• _TASK DETAILS_: Stop at the line containing "4'b0111: f = 1;": repeat exactly every line of the entries below from the first up to it, plus that line, with pictures omitted.

Dataset records:

*** Begin section ***

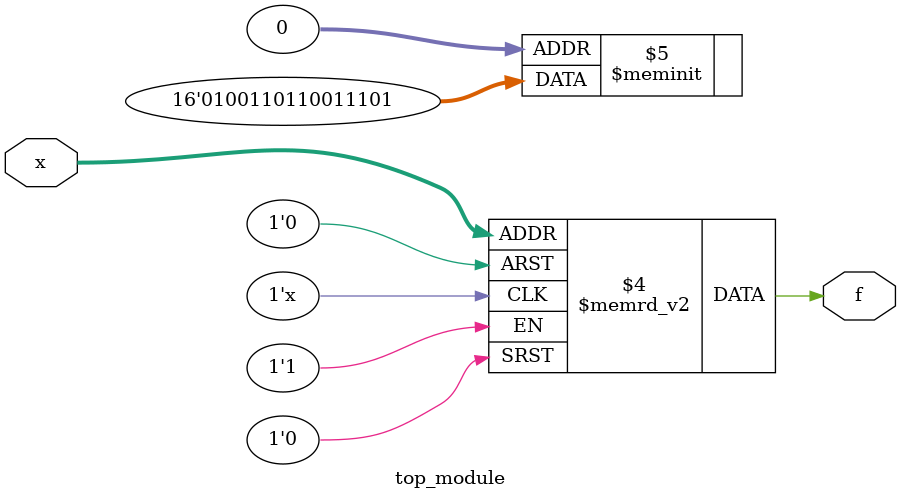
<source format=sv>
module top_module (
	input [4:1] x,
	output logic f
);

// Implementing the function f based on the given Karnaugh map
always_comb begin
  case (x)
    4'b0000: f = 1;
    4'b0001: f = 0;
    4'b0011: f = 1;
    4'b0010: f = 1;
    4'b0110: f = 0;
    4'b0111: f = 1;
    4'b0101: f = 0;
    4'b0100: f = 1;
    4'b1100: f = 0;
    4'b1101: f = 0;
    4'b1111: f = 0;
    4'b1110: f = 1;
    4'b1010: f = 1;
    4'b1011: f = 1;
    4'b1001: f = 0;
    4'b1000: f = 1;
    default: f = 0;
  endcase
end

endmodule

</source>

*** End section ***

• _OUTPUT OF THE EXERCISE_:
<source format=sv>
module top_module (
	input [4:1] x,
	output logic f
);

// Implementing the function f based on the given Karnaugh map
always_comb begin
  case (x)
    4'b0000: f = 1;
    4'b0001: f = 0;
    4'b0011: f = 1;
    4'b0010: f = 1;
    4'b0110: f = 0;
    4'b0111: f = 1;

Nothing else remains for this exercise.